So that the copy matches the original, write out every entry exactly.
------ RECORDS SHOWN
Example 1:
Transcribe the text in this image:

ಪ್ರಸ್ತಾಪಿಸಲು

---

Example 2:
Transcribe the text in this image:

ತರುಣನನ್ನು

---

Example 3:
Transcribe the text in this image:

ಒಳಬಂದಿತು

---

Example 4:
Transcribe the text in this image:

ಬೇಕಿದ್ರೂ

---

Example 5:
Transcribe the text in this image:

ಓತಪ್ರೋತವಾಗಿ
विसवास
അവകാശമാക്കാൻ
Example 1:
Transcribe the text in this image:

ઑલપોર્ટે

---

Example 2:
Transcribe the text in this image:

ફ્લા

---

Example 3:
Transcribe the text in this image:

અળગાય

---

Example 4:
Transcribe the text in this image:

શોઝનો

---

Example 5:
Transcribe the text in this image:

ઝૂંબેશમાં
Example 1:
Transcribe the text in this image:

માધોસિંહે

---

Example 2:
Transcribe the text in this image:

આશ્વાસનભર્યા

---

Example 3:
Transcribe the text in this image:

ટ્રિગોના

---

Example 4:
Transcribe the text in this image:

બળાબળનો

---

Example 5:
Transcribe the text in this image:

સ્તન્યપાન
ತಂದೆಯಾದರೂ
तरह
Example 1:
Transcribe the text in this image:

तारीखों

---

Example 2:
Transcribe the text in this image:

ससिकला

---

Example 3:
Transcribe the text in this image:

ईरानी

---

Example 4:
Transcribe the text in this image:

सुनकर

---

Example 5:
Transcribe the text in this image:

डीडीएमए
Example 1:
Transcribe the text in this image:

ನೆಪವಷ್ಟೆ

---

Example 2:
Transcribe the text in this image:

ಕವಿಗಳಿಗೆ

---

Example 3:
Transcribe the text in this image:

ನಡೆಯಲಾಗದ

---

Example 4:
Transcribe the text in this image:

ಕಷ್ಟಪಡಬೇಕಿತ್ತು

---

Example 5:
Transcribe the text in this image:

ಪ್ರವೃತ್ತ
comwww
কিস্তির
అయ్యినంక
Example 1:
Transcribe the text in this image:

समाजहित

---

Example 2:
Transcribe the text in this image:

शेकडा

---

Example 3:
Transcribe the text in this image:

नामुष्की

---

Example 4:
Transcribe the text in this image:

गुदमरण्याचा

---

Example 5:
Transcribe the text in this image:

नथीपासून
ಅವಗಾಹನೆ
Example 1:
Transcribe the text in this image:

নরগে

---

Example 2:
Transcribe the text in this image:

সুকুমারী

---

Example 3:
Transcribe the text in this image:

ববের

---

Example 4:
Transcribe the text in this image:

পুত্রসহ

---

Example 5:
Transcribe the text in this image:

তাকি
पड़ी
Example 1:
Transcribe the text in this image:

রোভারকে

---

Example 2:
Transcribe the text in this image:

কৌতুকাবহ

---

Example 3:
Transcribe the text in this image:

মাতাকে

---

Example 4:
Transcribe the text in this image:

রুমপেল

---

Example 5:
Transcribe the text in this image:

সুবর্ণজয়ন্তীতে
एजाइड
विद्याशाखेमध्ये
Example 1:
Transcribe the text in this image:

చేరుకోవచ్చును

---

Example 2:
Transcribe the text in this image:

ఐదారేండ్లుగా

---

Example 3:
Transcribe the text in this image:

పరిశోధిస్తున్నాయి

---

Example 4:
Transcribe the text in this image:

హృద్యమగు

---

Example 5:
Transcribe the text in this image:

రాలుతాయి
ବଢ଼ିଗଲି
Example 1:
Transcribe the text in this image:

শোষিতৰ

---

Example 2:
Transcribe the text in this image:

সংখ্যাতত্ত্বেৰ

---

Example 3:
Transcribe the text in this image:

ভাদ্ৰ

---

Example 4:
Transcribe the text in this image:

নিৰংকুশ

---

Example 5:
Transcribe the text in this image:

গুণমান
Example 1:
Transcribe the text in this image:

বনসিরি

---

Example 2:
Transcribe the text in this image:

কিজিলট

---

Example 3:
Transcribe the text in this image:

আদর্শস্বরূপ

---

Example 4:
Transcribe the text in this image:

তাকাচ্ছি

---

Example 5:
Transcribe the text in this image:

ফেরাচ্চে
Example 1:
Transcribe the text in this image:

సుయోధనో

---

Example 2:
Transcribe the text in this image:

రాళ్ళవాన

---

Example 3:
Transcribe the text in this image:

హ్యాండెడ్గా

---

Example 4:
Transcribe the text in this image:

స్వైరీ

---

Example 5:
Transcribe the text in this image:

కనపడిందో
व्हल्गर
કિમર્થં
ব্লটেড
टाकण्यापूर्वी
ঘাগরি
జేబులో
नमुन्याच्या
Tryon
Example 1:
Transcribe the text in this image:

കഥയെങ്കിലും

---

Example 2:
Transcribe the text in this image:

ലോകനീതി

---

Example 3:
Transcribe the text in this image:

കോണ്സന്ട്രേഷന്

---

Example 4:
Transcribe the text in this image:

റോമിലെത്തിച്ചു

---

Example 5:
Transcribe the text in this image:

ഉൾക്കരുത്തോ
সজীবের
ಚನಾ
------------
* _ANSWER BOX_
Example 1:
Transcribe the text in this image:

ಪ್ರಸ್ತಾಪಿಸಲು

---

Example 2:
Transcribe the text in this image:

ತರುಣನನ್ನು

---

Example 3:
Transcribe the text in this image:

ಒಳಬಂದಿತು

---

Example 4:
Transcribe the text in this image:

ಬೇಕಿದ್ರೂ

---

Example 5:
Transcribe the text in this image:

ಓತಪ್ರೋತವಾಗಿ
विसवास
അവകാശമാക്കാൻ
Example 1:
Transcribe the text in this image:

ઑલપોર્ટે

---

Example 2:
Transcribe the text in this image:

ફ્લા

---

Example 3:
Transcribe the text in this image:

અળગાય

---

Example 4:
Transcribe the text in this image:

શોઝનો

---

Example 5:
Transcribe the text in this image:

ઝૂંબેશમાં
Example 1:
Transcribe the text in this image:

માધોસિંહે

---

Example 2:
Transcribe the text in this image:

આશ્વાસનભર્યા

---

Example 3:
Transcribe the text in this image:

ટ્રિગોના

---

Example 4:
Transcribe the text in this image:

બળાબળનો

---

Example 5:
Transcribe the text in this image:

સ્તન્યપાન
ತಂದೆಯಾದರೂ
तरह
Example 1:
Transcribe the text in this image:

तारीखों

---

Example 2:
Transcribe the text in this image:

ससिकला

---

Example 3:
Transcribe the text in this image:

ईरानी

---

Example 4:
Transcribe the text in this image:

सुनकर

---

Example 5:
Transcribe the text in this image:

डीडीएमए
Example 1:
Transcribe the text in this image:

ನೆಪವಷ್ಟೆ

---

Example 2:
Transcribe the text in this image:

ಕವಿಗಳಿಗೆ

---

Example 3:
Transcribe the text in this image:

ನಡೆಯಲಾಗದ

---

Example 4:
Transcribe the text in this image:

ಕಷ್ಟಪಡಬೇಕಿತ್ತು

---

Example 5:
Transcribe the text in this image:

ಪ್ರವೃತ್ತ
comwww
কিস্তির
అయ్యినంక
Example 1:
Transcribe the text in this image:

समाजहित

---

Example 2:
Transcribe the text in this image:

शेकडा

---

Example 3:
Transcribe the text in this image:

नामुष्की

---

Example 4:
Transcribe the text in this image:

गुदमरण्याचा

---

Example 5:
Transcribe the text in this image:

नथीपासून
ಅವಗಾಹನೆ
Example 1:
Transcribe the text in this image:

নরগে

---

Example 2:
Transcribe the text in this image:

সুকুমারী

---

Example 3:
Transcribe the text in this image:

ববের

---

Example 4:
Transcribe the text in this image:

পুত্রসহ

---

Example 5:
Transcribe the text in this image:

তাকি
पड़ी
Example 1:
Transcribe the text in this image:

রোভারকে

---

Example 2:
Transcribe the text in this image:

কৌতুকাবহ

---

Example 3:
Transcribe the text in this image:

মাতাকে

---

Example 4:
Transcribe the text in this image:

রুমপেল

---

Example 5:
Transcribe the text in this image:

সুবর্ণজয়ন্তীতে
एजाइड
विद्याशाखेमध्ये
Example 1:
Transcribe the text in this image:

చేరుకోవచ్చును

---

Example 2:
Transcribe the text in this image:

ఐదారేండ్లుగా

---

Example 3:
Transcribe the text in this image:

పరిశోధిస్తున్నాయి

---

Example 4:
Transcribe the text in this image:

హృద్యమగు

---

Example 5:
Transcribe the text in this image:

రాలుతాయి
ବଢ଼ିଗଲି
Example 1:
Transcribe the text in this image:

শোষিতৰ

---

Example 2:
Transcribe the text in this image:

সংখ্যাতত্ত্বেৰ

---

Example 3:
Transcribe the text in this image:

ভাদ্ৰ

---

Example 4:
Transcribe the text in this image:

নিৰংকুশ

---

Example 5:
Transcribe the text in this image:

গুণমান
Example 1:
Transcribe the text in this image:

বনসিরি

---

Example 2:
Transcribe the text in this image:

কিজিলট

---

Example 3:
Transcribe the text in this image:

আদর্শস্বরূপ

---

Example 4:
Transcribe the text in this image:

তাকাচ্ছি

---

Example 5:
Transcribe the text in this image:

ফেরাচ্চে
Example 1:
Transcribe the text in this image:

సుయోధనో

---

Example 2:
Transcribe the text in this image:

రాళ్ళవాన

---

Example 3:
Transcribe the text in this image:

హ్యాండెడ్గా

---

Example 4:
Transcribe the text in this image:

స్వైరీ

---

Example 5:
Transcribe the text in this image:

కనపడిందో
व्हल्गर
કિમર્થં
ব্লটেড
टाकण्यापूर्वी
ঘাগরি
జేబులో
नमुन्याच्या
Tryon
Example 1:
Transcribe the text in this image:

കഥയെങ്കിലും

---

Example 2:
Transcribe the text in this image:

ലോകനീതി

---

Example 3:
Transcribe the text in this image:

കോണ്സന്ട്രേഷന്

---

Example 4:
Transcribe the text in this image:

റോമിലെത്തിച്ചു

---

Example 5:
Transcribe the text in this image:

ഉൾക്കരുത്തോ
সজীবের
ಚನಾ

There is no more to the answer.